A parte il fatto che sembra una costante nel mondo politico statunitense queste grandi tragedie che si compiono in presenza di incredibili lacune, omissioni, casi fortuiti, fallimenti di mastodontici apparati nel campo dell’”intelligence”, della difesa aerea ecc. , che però permettono poi una politica che mai prima avrebbe avuto un consenso ( L’attacco giapponese alle Haway del 1941 sembra ricalcare nelle sue linee essenziali, in termini di “assurdità” quello alle Due Torri del 2001.) rimane il dato centrale che questi attacchi terroristici hanno dato la stura a questa “missione divina” nel mondo degli Usa. Una Presidenza che fino all’agosto del 2001 era presa poco sul serio un po’ da tutti, sia all’interno che all’estero, dal settembre 2001 si è ammantata di questo spirito messianico, ovvero il voler conseguire in tutto il mondo la libertà, la democrazia, il libero mercato generante la prosperità economica, la lotta ad ogni tipo di tirannia. Tutto intriso di spirito “ecclesiale”, religioso, in una costante atmosfera di crociata latente, come le crociate dei Papi di medioevale memoria, Gli Stati Uniti si propongono di raggiungere i loro obbiettivi con la persuasione, con pressioni di ogni tipo e natura e al limite con la forza , affinché il mondo possa godere della pace e della assenza di guerre e di povertà.
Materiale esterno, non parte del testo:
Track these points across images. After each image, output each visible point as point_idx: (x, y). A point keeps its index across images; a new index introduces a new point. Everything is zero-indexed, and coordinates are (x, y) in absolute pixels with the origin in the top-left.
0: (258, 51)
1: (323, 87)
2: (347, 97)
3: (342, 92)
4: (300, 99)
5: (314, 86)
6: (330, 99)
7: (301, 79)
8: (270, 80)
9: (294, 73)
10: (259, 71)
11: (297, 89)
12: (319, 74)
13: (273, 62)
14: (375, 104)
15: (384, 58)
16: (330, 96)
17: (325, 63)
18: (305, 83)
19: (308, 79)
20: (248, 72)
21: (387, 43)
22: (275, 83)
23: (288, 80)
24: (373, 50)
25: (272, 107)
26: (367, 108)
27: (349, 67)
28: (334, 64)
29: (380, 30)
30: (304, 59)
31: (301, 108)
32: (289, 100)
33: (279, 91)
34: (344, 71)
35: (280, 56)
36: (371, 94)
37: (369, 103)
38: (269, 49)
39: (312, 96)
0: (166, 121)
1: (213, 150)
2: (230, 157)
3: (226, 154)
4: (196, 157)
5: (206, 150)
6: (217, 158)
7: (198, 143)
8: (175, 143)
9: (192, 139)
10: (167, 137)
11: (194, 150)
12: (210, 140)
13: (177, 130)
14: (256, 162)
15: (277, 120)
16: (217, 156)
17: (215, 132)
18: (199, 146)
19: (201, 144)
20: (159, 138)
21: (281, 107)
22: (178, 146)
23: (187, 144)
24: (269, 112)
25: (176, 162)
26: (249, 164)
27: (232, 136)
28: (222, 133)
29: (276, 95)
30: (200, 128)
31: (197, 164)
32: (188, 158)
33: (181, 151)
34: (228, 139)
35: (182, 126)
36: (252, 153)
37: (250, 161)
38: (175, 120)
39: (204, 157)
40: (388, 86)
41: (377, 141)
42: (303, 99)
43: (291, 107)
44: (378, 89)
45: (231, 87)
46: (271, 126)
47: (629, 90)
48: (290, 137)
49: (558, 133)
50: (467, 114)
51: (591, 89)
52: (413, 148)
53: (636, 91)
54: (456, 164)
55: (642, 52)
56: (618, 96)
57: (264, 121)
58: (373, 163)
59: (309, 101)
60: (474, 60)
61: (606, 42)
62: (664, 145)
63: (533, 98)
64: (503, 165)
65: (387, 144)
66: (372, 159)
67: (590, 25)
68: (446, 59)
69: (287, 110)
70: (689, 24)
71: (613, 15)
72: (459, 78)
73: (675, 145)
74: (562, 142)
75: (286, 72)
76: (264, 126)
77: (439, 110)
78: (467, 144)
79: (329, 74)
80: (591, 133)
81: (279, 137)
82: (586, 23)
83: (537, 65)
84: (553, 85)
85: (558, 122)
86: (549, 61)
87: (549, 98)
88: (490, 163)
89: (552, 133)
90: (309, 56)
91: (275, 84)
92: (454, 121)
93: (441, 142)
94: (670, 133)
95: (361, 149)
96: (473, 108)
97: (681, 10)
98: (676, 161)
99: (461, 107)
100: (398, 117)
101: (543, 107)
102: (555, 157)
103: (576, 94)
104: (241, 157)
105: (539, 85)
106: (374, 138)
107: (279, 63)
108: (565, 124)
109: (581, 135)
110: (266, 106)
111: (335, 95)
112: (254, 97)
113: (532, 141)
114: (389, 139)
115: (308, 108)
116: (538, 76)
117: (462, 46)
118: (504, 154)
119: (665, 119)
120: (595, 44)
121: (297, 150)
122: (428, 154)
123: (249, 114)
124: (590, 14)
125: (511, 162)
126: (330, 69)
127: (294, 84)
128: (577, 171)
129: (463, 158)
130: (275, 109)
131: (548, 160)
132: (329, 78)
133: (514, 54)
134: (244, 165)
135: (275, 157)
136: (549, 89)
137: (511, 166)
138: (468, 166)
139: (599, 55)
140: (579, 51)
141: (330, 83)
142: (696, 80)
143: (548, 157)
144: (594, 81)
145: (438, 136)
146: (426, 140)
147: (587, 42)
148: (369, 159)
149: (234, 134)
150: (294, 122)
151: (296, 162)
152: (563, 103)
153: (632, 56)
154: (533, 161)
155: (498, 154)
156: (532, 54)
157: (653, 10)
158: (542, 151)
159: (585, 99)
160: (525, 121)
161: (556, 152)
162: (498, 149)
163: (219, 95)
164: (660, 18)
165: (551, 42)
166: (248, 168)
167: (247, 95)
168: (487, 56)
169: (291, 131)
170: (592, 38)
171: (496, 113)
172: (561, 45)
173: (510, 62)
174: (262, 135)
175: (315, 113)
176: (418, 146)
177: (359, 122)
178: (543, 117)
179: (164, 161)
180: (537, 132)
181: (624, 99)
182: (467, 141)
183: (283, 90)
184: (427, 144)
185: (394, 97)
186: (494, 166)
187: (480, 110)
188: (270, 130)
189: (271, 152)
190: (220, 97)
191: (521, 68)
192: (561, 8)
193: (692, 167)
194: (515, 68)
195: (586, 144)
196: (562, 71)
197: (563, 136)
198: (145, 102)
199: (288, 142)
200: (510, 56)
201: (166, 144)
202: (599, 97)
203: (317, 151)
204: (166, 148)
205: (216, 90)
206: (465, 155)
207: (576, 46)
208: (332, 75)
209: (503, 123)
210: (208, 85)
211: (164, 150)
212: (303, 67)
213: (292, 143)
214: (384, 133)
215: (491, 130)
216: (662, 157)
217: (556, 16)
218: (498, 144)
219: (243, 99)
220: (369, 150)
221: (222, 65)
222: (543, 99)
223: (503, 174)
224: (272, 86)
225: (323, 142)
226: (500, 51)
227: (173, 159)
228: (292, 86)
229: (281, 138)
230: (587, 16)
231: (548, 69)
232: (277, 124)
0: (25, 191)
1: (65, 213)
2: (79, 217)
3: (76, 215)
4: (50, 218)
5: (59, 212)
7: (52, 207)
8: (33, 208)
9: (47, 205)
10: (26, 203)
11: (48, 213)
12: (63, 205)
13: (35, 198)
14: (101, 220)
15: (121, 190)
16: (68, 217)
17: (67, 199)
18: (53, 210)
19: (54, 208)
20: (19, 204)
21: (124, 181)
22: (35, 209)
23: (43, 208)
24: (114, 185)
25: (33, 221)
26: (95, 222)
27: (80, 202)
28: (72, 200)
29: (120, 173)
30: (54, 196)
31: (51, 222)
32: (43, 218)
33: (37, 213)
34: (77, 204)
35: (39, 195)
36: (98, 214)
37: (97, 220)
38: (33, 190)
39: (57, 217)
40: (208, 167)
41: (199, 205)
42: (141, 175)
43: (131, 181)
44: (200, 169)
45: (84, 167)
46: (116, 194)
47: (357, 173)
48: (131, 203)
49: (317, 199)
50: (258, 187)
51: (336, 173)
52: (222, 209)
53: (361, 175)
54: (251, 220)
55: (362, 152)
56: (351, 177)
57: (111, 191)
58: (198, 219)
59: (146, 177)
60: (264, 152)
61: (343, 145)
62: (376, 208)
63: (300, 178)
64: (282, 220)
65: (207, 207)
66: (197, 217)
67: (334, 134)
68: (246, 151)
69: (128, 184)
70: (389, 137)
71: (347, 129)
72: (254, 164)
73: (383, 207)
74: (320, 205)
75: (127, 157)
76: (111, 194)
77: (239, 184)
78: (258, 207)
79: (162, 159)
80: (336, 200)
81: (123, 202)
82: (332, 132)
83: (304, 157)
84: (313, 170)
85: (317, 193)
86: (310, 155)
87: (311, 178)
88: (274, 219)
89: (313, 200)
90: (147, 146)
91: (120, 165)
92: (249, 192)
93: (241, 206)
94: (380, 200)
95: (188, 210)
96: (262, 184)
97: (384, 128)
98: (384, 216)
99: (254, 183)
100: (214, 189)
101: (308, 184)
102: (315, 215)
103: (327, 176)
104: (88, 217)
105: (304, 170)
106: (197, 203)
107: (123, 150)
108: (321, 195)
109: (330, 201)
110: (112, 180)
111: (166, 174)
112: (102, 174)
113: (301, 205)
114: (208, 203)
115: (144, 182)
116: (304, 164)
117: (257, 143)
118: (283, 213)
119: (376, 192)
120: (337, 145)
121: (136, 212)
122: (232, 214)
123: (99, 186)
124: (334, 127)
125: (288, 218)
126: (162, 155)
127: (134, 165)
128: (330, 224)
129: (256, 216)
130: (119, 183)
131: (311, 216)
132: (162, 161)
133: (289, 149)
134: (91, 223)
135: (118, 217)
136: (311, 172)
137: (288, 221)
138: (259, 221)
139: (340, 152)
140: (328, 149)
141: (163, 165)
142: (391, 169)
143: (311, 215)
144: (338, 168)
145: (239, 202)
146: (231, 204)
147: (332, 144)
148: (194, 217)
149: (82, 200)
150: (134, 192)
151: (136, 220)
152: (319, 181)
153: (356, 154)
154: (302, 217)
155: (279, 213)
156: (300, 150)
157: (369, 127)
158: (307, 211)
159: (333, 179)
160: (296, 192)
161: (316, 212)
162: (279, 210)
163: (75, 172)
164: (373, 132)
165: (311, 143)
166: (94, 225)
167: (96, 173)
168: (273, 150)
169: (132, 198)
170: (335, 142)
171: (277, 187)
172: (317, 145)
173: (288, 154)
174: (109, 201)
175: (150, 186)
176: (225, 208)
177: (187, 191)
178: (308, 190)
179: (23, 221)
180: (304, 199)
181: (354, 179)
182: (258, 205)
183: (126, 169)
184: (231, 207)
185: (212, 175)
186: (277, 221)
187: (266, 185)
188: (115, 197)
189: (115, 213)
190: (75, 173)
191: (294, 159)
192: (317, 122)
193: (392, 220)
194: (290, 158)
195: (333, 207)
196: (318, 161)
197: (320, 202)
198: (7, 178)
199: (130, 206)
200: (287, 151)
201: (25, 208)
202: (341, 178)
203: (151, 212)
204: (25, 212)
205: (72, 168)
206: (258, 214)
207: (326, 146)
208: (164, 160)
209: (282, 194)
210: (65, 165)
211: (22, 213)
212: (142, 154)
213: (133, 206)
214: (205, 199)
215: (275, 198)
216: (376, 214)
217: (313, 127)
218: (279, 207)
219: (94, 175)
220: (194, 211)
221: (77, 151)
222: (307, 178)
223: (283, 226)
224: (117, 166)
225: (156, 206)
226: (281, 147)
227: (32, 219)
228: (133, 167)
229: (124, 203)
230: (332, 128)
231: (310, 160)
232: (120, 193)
L’Europa assiste a tutto questo spesso, come noi, senza capire. Ma il tempo ormai è tale che è chiaro che “la guerra al terrorismo” e tutto quello che viene dietro e solo un apripista a questo spirito “ecclesiale” che gli Stati Uniti covano ed anno in “nuce” fin dalla loro costituzione e con cui occorre ben fare i conti se non si vuole essere spiazzati o emarginati, o peggio, essere o impotenti o incapaci di fare la propria parte nelle cose del mondo.


  


[1] Cfr. Jean C., La grande strategia americana, in Bulletin Europeén, Anno 57, settembre 2006 n. 676, Edizione Italiana. Da questo scritto sono state tratte considerazioni per la presente nota, come dal Seminario di Studi Strategici, della 57 Sessione del Centro Alti Studi per la Difesa e dal dibattito avuto a seguito della presentazione della National Security Strategy 2006. Si  vuole ricordare in questa circostanza il Contrammiraglio Silvano Cannaruto, partecipe a queste  vicende culturali, prematuramente scomparso.